First, there is no sign that this rate rise is needed. The US is growing, but hardly confidently. It has more inflation than we manage to create, but given the amount of money pumped into the economy, hardly any at all. And the risks surrounding its economy are enormous: stock and commodity markets both indicate serious downturn risk whilst in emerging economy banks the risk of default on dollar loans as QE funds dry up and refinancing of corporate loans looks to be getting harder appears to be significant, with major spillover risk. Nothing about any of that says a rate rise is needed.

Second, if this is signalling it is saying that the trend is up, and that means tougher lending and monetary climates ahead. That can only (unless the markets invert all previous experience) suggest lower lending and so reduced economic activity. In an economy that is far from overheating the need for that is hard to discern.

Third, as the main reserve currency, this signal on the dollar suggests that other central banks should be following. There is no other major reserve bank that needs to do so, or even can do so without massive risk. The UK has little inflation, and with falling commodity prices little chance of much of an upturn in inflation next year (a change in my expectation) and the euro and yen both face long term recessionary environments and deflation. The last thing they need is rate rises: increasingly negative rates are more likely. This then is a step no-one can follow without massive risk. So as a signal it fails.

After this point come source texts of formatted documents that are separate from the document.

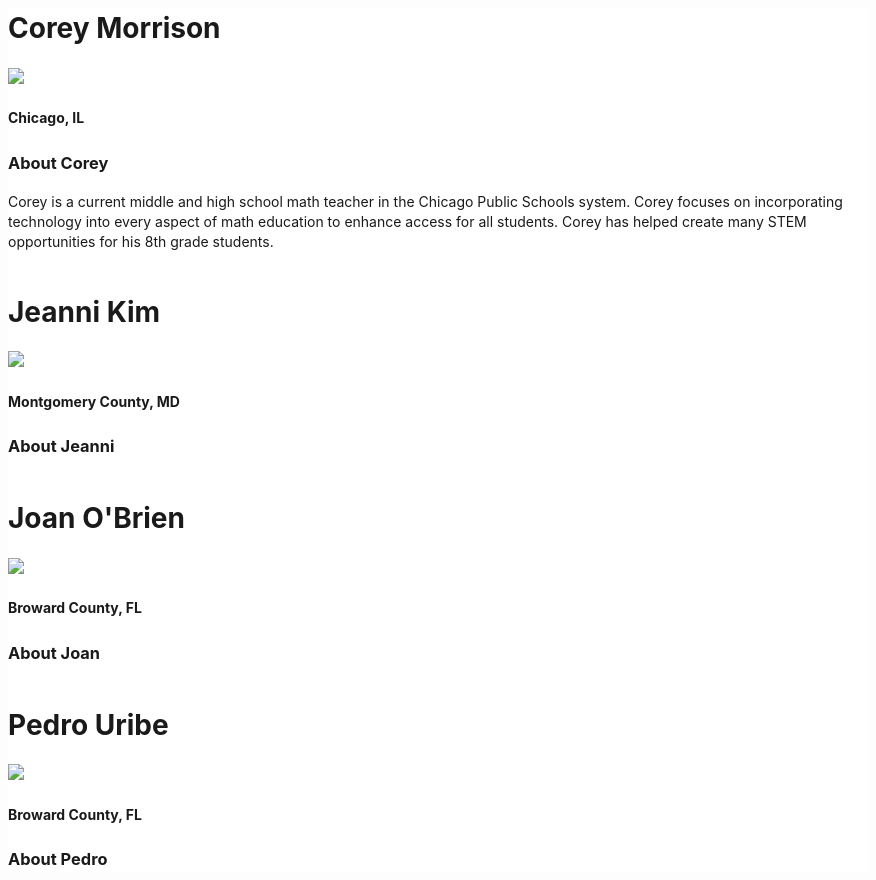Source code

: <div class="facilitator">
  <div class="headshot">
    <h1>Corey Morrison</h1>
    <img src="http://staging.studio.code.org/script_assets/pd/facilitators/corey.png">
    <h4>Chicago, IL</h4>
  </div>
  <div class="bio">
    <h3>About Corey</h3>
    <p>Corey is a current middle and high school math teacher in the Chicago Public Schools  system. Corey focuses on incorporating technology into every aspect of math education to enhance access for all students. Corey has helped create many STEM opportunities for his 8th grade students.
</p>
  </div>
</div>

<div class="facilitator">
  <div class="headshot">
    <h1>Jeanni Kim</h1>
    <img src="http://staging.studio.code.org/script_assets/pd/facilitators/nopic.gif">
    <h4>Montgomery County, MD</h4>
  </div>
  <div class="bio">
    <h3>About Jeanni</h3>
    <p></p>
  </div>
</div>

<div class="facilitator">
  <div class="headshot">
    <h1>Joan O'Brien</h1>
    <img src="http://staging.studio.code.org/script_assets/pd/facilitators/nopic.gif">
    <h4>Broward County, FL</h4>
  </div>
  <div class="bio">
    <h3>About Joan</h3>
    <p></p>
  </div>
</div>

<div class="facilitator">
  <div class="headshot">
    <h1>Pedro Uribe</h1>
    <img src="http://staging.studio.code.org/script_assets/pd/facilitators/nopic.gif">
    <h4>Broward County, FL</h4>
  </div>
  <div class="bio">
    <h3>About Pedro</h3>
    <p></p>
  </div>
</div>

Fourth, the domestic signal may also fail. If downturn is likely - and I think that as near certainty as it gets in economic terms - then this is a signal that will have to be reversed. That will show a weak Fed out of touch and out of control, which is not at all what the world needs.

So, why has it been done when it seems so bizarre to do it? This is the easy part to explain. Bankers want it. Higher rates represents the old 'normal' where they can enjoy higher margins on money on deposit. I cannot see any saver benefitting.

And economists want it: positive rates make them feel comfortable that monetary policy might still work when in practice it has been mostly dead as a tool of economic management since 2009.

And politicians want it: this is a sign of virility aimed at the grey vote who have some savings who are now such key players in elections.

In that case this is all posturing by people who should know better and for whom the increase will come before a necessary fall, or at best the creation of a new normal at the new rate, with no further upward movement to come. They will all look silly, at best, in due course, but will go hime for Christmas thinking that they have at last 'done something'.

The truth is, of course, they could have done something better. They could take direct fiscal action to reduce speculative lending. They could direct money to markets at risk. And they could have undertaken direct investment in the economy (that People's Quantitative Easing by any other name) with QE funds as they roll over to address the three issues of stagnant wages, significant poverty and failed infrastructure investment that plague the US economy. But instead they chose to appease bankers and the grey vote.

It's a mighty screwed up world when that's what happens.